There has been a lot of tension and anticipation building up to the release of X-Men: First Class. In 2000, the first X-Men film, directed by Bryan Singer, launched a deluge of (for the most part) poor comic book adaptations that has lasted over a decade. Fans embraced Singer’s story about the iconic group of mutant heroes who battle evil mutants to save mankind mainly because they had been waiting for it for so long. Now comes the origin story of how it all started and fans are sure to connect with First Class even more strongly than they did with the original trilogy.
The film is set in the 1960s at the height of the nuclear arms struggle and Civil Rights Movement. We get to see Professor X as a young man named Charles Xavier (James McAvoy), a brilliant geneticist. He is also a telepath, a mutant who can read minds and manipulate thoughts. Living with him in England is Raven (Jennifer Lawrence) who is also a mutant and whom Charles met by accident as a young boy. Raven’s mutation turned her into a blue, scaly shape shifter that can take the appearance of any person she sees.

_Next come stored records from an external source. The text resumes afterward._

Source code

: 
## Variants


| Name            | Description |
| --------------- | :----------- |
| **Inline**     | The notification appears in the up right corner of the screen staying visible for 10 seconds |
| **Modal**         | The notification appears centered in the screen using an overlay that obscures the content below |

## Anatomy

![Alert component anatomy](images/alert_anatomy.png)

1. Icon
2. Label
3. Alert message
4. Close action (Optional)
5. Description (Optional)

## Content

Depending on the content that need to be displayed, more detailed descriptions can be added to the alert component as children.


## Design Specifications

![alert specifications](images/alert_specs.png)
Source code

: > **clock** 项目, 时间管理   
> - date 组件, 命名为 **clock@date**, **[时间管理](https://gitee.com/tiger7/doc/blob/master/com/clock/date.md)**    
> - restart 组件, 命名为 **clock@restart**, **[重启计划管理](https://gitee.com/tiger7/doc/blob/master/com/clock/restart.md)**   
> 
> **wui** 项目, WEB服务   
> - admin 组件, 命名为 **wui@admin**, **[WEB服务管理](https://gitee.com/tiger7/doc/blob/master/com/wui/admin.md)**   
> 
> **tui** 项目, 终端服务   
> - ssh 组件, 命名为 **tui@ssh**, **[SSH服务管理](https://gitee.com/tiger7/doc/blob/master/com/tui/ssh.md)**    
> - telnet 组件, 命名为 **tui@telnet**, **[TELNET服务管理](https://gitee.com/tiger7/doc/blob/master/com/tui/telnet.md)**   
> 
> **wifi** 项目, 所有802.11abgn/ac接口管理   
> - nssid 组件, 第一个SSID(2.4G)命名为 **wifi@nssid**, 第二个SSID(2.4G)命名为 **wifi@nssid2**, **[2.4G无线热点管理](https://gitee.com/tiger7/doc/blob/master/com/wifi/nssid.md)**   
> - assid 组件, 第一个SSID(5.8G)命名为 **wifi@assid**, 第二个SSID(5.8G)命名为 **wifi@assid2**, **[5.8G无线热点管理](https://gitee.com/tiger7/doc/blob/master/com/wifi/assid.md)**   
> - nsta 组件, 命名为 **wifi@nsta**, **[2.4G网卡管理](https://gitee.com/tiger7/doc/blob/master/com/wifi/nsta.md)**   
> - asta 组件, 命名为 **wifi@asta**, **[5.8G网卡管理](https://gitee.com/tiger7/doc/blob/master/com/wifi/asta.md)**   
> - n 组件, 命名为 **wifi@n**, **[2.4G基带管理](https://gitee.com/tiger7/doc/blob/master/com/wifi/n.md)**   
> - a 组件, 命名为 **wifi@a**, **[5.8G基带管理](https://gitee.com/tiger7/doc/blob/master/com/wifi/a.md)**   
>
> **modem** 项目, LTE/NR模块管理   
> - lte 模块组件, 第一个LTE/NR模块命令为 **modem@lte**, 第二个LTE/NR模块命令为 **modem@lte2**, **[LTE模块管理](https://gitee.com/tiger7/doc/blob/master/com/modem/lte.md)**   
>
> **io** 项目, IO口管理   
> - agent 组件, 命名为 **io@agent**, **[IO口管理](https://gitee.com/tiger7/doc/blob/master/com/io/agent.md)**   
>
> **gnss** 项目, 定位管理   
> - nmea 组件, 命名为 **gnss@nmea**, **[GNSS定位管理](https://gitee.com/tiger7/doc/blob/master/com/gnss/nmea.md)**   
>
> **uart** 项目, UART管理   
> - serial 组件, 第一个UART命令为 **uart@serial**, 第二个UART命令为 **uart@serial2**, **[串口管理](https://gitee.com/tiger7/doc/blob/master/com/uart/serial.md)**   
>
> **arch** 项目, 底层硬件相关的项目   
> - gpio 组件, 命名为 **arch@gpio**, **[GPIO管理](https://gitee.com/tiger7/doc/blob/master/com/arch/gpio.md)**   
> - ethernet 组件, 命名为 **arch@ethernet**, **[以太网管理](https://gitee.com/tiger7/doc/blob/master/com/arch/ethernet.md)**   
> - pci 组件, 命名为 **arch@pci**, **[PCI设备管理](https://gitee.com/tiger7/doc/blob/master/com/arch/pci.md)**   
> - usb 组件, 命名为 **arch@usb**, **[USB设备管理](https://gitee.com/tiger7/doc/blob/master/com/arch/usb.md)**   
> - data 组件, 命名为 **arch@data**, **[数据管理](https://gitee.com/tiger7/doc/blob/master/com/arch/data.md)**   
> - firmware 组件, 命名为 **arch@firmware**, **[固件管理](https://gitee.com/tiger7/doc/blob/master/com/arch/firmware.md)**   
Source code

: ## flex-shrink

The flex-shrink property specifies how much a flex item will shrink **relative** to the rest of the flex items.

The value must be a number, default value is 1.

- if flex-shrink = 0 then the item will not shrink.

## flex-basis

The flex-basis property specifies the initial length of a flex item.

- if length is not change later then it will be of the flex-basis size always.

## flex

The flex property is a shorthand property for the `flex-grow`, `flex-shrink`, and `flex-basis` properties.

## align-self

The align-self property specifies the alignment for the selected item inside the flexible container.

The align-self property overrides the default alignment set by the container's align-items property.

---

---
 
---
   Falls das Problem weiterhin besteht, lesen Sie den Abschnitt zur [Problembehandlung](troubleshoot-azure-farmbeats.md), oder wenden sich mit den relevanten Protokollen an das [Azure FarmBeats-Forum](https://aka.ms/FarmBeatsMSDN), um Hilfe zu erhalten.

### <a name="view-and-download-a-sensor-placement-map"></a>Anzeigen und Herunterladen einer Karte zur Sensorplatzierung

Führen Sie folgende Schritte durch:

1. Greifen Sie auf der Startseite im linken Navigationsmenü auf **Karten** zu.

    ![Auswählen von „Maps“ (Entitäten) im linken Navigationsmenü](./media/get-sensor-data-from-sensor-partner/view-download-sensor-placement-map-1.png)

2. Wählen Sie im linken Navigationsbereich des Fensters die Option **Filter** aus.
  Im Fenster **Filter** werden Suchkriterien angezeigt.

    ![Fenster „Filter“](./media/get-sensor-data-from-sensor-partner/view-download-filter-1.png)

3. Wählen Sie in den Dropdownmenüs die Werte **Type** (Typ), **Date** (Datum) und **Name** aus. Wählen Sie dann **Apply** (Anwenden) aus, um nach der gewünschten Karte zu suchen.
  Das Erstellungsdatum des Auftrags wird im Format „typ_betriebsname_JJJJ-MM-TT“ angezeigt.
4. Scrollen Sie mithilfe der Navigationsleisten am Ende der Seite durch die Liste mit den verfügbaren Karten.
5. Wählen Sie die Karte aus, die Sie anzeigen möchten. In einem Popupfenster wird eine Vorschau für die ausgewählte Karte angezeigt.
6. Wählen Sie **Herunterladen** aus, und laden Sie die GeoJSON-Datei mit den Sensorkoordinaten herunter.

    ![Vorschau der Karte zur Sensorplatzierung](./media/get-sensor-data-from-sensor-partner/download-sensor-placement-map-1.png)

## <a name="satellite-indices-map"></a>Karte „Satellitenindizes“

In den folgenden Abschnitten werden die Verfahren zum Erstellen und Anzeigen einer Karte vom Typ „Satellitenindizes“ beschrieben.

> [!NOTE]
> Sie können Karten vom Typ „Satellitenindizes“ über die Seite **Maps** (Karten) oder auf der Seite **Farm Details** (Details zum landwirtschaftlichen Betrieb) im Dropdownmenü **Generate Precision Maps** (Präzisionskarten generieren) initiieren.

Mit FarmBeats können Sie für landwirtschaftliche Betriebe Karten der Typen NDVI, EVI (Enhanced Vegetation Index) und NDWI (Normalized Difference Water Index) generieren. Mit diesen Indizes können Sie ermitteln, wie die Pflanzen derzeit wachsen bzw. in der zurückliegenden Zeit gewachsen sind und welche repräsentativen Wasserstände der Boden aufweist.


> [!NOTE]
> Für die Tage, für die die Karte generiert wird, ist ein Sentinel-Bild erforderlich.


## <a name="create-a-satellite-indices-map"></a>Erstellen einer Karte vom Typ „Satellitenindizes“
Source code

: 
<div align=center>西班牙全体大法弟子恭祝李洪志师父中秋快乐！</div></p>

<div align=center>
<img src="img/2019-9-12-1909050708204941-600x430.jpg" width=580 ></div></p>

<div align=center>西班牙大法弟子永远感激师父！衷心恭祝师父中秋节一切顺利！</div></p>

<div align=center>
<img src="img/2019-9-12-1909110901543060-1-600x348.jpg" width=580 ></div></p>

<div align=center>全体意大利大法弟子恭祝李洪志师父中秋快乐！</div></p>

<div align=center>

Picking up where the first X-Men movie left off, we meet young Erik Lehnsherr who is torn away from his family in a Nazi concentration camp in 1944. As an adult, Erik (Michael Fassbender) has vowed to find the doctor who tortured him and exploited his power (the ability to control any metal object at will). He has spent the last few decades hunting the man down like a much more dangerous James Bond.
The film’s plot is absolutely wonderful, so I won’t give any of it away here. Not only is it fun to watch the origins of these incredibly beloved characters, director Matthew Vaughn and his production team have gone to great lengths to give the world of the film a truly unique feel. The set design perfectly reflects the swinging 60s as do the costumes. Where Vaughn really lets loose is in the over-the-top villain Sebastian Shaw (Kevin Bacon) and his very Bond villain-esque hideouts. Think a slightly darker and more serious Austin Powers.
The casting is very well done, especially McAvoy and Fassbender. Though he is still young, McAvoy gives weight to every role he takes on, knowing when to play for laughs and when to be serious. He is at once smug, likeable, egotistical and humble. Fassbender, though, is the true gem of the film. He has been on the verge of being the biggest movie star in the world since his brilliant performance in Quentin Tarantino’s 2009 masterpiece Inglourious Basterds and First Class might be the role that puts him on top. Without Fassbender as the man who becomes Magneto, the movie would be much less satisfying.
The rest of the cast is satisfactory as well. Bacon is especially having a good time playing the flamboyant villain Shaw who has only the worst intentions in store for mankind. The only real weak spot in the cast is the typically flat and lifeless performance of January Jones as Emma Frost. Why she continues to be cast in movies is beyond me. Jones, who is apparently
supposed to get by on her mediocre looks alone, fails to attempt even a single emotion or give a hint of preparation. The Mad Men star is the only blemish in the truly entertaining film.
X-Men fans will love the movie because the characters drive the story, not artificial plot devices that make room for obligatory action sequences. We get to know the main characters who, even though they are mutants, have very human emotions and weaknesses. The X-Men franchise has always connected with audiences because being different is something most of us
feel at one point or another in our lives. First Class succeeds points out that the characters are different but are definitely not alone.
The film is rated PG-13 and runs 132 minutes.